### DATA EXTRACTS
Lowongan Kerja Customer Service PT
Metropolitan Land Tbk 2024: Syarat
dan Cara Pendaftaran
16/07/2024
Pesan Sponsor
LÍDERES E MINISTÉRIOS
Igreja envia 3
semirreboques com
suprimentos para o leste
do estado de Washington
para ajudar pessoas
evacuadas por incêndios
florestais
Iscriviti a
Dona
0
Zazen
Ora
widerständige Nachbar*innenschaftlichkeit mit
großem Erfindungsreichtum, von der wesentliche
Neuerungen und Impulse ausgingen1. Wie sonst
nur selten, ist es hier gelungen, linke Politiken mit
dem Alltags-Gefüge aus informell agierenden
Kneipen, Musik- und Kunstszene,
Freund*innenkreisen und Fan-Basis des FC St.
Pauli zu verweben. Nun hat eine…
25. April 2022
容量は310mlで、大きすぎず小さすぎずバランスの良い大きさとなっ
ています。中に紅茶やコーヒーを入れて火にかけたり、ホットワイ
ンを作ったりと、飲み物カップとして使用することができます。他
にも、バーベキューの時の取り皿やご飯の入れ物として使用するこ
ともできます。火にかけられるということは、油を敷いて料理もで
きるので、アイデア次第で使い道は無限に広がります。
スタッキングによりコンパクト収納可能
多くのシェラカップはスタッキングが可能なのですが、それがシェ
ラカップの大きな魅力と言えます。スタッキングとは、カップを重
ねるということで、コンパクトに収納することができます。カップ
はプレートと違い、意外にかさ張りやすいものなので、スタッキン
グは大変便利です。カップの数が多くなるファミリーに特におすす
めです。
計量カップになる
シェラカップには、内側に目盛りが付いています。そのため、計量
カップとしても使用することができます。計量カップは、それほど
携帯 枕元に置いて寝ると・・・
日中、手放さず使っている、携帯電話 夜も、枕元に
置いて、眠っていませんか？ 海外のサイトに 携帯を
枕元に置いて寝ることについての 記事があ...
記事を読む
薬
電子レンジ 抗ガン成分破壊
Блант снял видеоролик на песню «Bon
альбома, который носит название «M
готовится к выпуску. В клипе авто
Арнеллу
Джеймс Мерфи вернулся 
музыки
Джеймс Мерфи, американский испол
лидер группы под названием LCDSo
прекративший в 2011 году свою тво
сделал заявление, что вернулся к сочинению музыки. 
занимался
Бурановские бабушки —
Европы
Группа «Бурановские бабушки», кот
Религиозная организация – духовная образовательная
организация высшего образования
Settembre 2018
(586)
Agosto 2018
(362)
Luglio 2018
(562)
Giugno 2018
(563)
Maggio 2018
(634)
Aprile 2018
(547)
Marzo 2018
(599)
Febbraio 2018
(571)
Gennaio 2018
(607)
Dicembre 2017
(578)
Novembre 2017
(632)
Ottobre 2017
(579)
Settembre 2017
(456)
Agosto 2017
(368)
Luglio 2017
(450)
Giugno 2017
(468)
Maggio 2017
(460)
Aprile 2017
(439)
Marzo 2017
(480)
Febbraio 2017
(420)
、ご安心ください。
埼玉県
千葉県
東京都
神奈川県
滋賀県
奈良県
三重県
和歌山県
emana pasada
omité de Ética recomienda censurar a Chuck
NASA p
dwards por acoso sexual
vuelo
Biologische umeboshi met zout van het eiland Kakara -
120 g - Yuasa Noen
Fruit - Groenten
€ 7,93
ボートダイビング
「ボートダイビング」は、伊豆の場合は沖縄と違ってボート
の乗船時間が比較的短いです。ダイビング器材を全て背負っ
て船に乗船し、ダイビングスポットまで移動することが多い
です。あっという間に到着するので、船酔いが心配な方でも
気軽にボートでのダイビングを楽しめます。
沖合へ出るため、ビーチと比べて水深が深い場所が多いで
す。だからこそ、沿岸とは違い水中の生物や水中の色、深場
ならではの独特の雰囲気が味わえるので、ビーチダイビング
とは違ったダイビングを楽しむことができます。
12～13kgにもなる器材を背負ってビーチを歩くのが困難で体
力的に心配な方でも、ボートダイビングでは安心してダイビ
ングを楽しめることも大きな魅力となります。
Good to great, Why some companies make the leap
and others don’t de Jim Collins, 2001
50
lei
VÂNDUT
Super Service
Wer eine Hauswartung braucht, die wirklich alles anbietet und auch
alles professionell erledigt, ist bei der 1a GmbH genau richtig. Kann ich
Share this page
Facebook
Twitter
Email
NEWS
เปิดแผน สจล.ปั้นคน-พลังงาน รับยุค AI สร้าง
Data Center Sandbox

### WORK INSTRUCTIONS
Write the data out in full, matching every line exactly.

### SOLUTION TO THIS PROBLEM
Lowongan Kerja Customer Service PT
Metropolitan Land Tbk 2024: Syarat
dan Cara Pendaftaran
16/07/2024
Pesan Sponsor
LÍDERES E MINISTÉRIOS
Igreja envia 3
semirreboques com
suprimentos para o leste
do estado de Washington
para ajudar pessoas
evacuadas por incêndios
florestais
Iscriviti a
Dona
0
Zazen
Ora
widerständige Nachbar*innenschaftlichkeit mit
großem Erfindungsreichtum, von der wesentliche
Neuerungen und Impulse ausgingen1. Wie sonst
nur selten, ist es hier gelungen, linke Politiken mit
dem Alltags-Gefüge aus informell agierenden
Kneipen, Musik- und Kunstszene,
Freund*innenkreisen und Fan-Basis des FC St.
Pauli zu verweben. Nun hat eine…
25. April 2022
容量は310mlで、大きすぎず小さすぎずバランスの良い大きさとなっ
ています。中に紅茶やコーヒーを入れて火にかけたり、ホットワイ
ンを作ったりと、飲み物カップとして使用することができます。他
にも、バーベキューの時の取り皿やご飯の入れ物として使用するこ
ともできます。火にかけられるということは、油を敷いて料理もで
きるので、アイデア次第で使い道は無限に広がります。
スタッキングによりコンパクト収納可能
多くのシェラカップはスタッキングが可能なのですが、それがシェ
ラカップの大きな魅力と言えます。スタッキングとは、カップを重
ねるということで、コンパクトに収納することができます。カップ
はプレートと違い、意外にかさ張りやすいものなので、スタッキン
グは大変便利です。カップの数が多くなるファミリーに特におすす
めです。
計量カップになる
シェラカップには、内側に目盛りが付いています。そのため、計量
カップとしても使用することができます。計量カップは、それほど
携帯 枕元に置いて寝ると・・・
日中、手放さず使っている、携帯電話 夜も、枕元に
置いて、眠っていませんか？ 海外のサイトに 携帯を
枕元に置いて寝ることについての 記事があ...
記事を読む
薬
電子レンジ 抗ガン成分破壊
Блант снял видеоролик на песню «Bon
альбома, который носит название «M
готовится к выпуску. В клипе авто
Арнеллу
Джеймс Мерфи вернулся 
музыки
Джеймс Мерфи, американский испол
лидер группы под названием LCDSo
прекративший в 2011 году свою тво
сделал заявление, что вернулся к сочинению музыки. 
занимался
Бурановские бабушки —
Европы
Группа «Бурановские бабушки», кот
Религиозная организация – духовная образовательная
организация высшего образования
Settembre 2018
(586)
Agosto 2018
(362)
Luglio 2018
(562)
Giugno 2018
(563)
Maggio 2018
(634)
Aprile 2018
(547)
Marzo 2018
(599)
Febbraio 2018
(571)
Gennaio 2018
(607)
Dicembre 2017
(578)
Novembre 2017
(632)
Ottobre 2017
(579)
Settembre 2017
(456)
Agosto 2017
(368)
Luglio 2017
(450)
Giugno 2017
(468)
Maggio 2017
(460)
Aprile 2017
(439)
Marzo 2017
(480)
Febbraio 2017
(420)
、ご安心ください。
埼玉県
千葉県
東京都
神奈川県
滋賀県
奈良県
三重県
和歌山県
emana pasada
omité de Ética recomienda censurar a Chuck
NASA p
dwards por acoso sexual
vuelo
Biologische umeboshi met zout van het eiland Kakara -
120 g - Yuasa Noen
Fruit - Groenten
€ 7,93
ボートダイビング
「ボートダイビング」は、伊豆の場合は沖縄と違ってボート
の乗船時間が比較的短いです。ダイビング器材を全て背負っ
て船に乗船し、ダイビングスポットまで移動することが多い
です。あっという間に到着するので、船酔いが心配な方でも
気軽にボートでのダイビングを楽しめます。
沖合へ出るため、ビーチと比べて水深が深い場所が多いで
す。だからこそ、沿岸とは違い水中の生物や水中の色、深場
ならではの独特の雰囲気が味わえるので、ビーチダイビング
とは違ったダイビングを楽しむことができます。
12～13kgにもなる器材を背負ってビーチを歩くのが困難で体
力的に心配な方でも、ボートダイビングでは安心してダイビ
ングを楽しめることも大きな魅力となります。
Good to great, Why some companies make the leap
and others don’t de Jim Collins, 2001
50
lei
VÂNDUT
Super Service
Wer eine Hauswartung braucht, die wirklich alles anbietet und auch
alles professionell erledigt, ist bei der 1a GmbH genau richtig. Kann ich
Share this page
Facebook
Twitter
Email
NEWS
เปิดแผน สจล.ปั้นคน-พลังงาน รับยุค AI สร้าง
Data Center Sandbox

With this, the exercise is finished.